• Your goal
Which lines of the data below contain "California"? Please show them all.

• Data provided
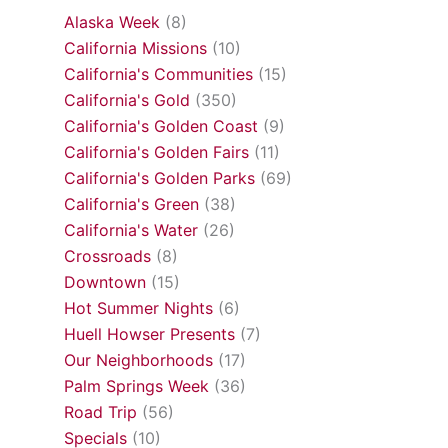
Alaska Week
(8)
California Missions
(10)
California's Communities
(15)
California's Gold
(350)
California's Golden Coast
(9)
California's Golden Fairs
(11)
California's Golden Parks
(69)
California's Green
(38)
California's Water
(26)
Crossroads
(8)
Downtown
(15)
Hot Summer Nights
(6)
Huell Howser Presents
(7)
Our Neighborhoods
(17)
Palm Springs Week
(36)
Road Trip
(56)
Specials
(10)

• Answer box
California Missions
California's Communities
California's Gold
California's Golden Coast
California's Golden Fairs
California's Golden Parks
California's Green
California's Water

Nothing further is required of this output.